===== Texte du document =====
En 2015, alors que les trois associés (le père Jean-Marie ayant pris sa retraite) comptent 110 vaches et 220 ha, deux jeunes frappent à la porte du Gaec : Simon, le fils de Didier, et Camille, ayant découvert la ferme enfant tandis que sa mère venait y acheter son lait. « De fil en aiguille, je me suis occupée des veaux, puis j’ai participé à la traite, enfin, j’ai entrepris des études agricoles », raconte-t-elle. La double installation se fait avec la reprise d’une ferme céréalière voisine sans successeur, ayant accès à l’irrigation. Une autre exploitation céréalière est rattachée en 2024, à la suite du décès prématuré de l’oncle de Simon, que le jeune homme aidait déjà sur sa ferme.

Le prochain investissement pourrait être la couverture de la fosse à lisier et de la fumière pour éviter la dilution des effluents. Les éleveurs réfléchissent à l’option photovoltaïque pour faire face à cette dépense. Deux bâtiments pour le matériel et les fourrages ont déjà été financés ainsi il y a deux ans par un investisseur en énergie solaire. (© J.-M. Nossant/Reportage GFA)
=====
Tâches à réaliser:
**1)** Indiquez si chacune des affirmations suivantes concorde avec le texte sur le Gaec, en répondant par oui ou par non et en citant les mots du texte qui tranchent. (a) Camille a connu la ferme dans son enfance, lorsque sa mère venait y acheter son lait. (b) En 2015, les associés comptaient 150 vaches. (c) Deux bâtiments pour le matériel et les fourrages ont été financés par un investisseur en énergie solaire.
**2)** Rédigez la suite du texte sur le Gaec à partir de sa dernière phrase.
===== Contenu du listing =====
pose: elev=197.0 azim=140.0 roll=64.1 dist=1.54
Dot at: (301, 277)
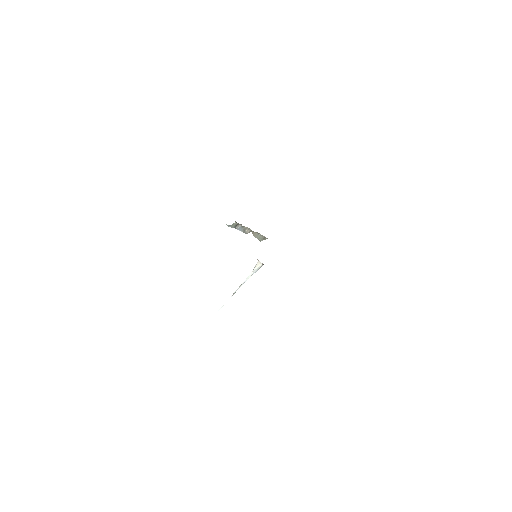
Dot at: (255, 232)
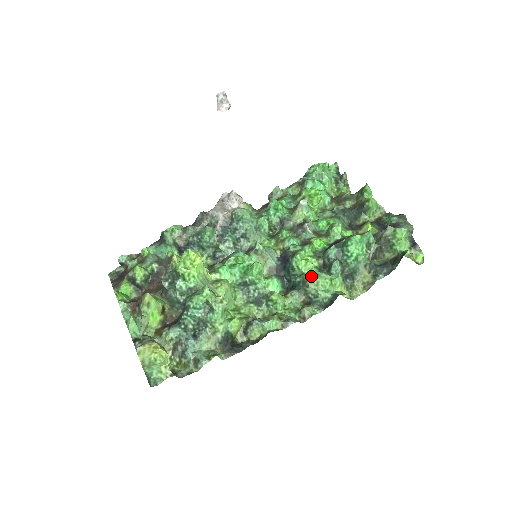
=====
Réponses dans l'ordre:
**1)**
(a) Oui : « Camille, ayant découvert la ferme enfant tandis que sa mère venait y acheter son lait ».
(b) Non : « comptent 110 vaches et 220 ha ».
(c) Oui : « Deux bâtiments pour le matériel et les fourrages ont déjà été financés ainsi il y a deux ans par un investisseur en énergie solaire ».

**2)**
Les veaux sont élevés en niches individuelles puis collectives. La distribution du lait se fait avec un taxi lait : le lait des « vaches à cellules » est utilisé mais jamais celui des vaches sous antibiotiques. (© J.-M. Nossant/Reportage GFA)

Au Gaec Le Chay, les vaches restent au bâtiment toute l’année. La disparition du bocage avec le remembrement s’était déjà opérée quand Laurent Bolteau s’est installé. « Nous avons des terres en fond de vallée où le maïs pousse sans irrigation, explique-t-il. En revanche, nos terres séchantes et le climat ne se prêtent pas toujours à la pousse des prairies et au pâturage. Quand nous avons agrandi le bâtiment, en 2015, à l’arrivée de Camille et Simon, les vaches ont passé du temps dehors et ça ne leur plaisait pas beaucoup. Elles préfèrent l’ombre du bâtiment. »

« Enrichir en légumineuses les prairies et les dérobées »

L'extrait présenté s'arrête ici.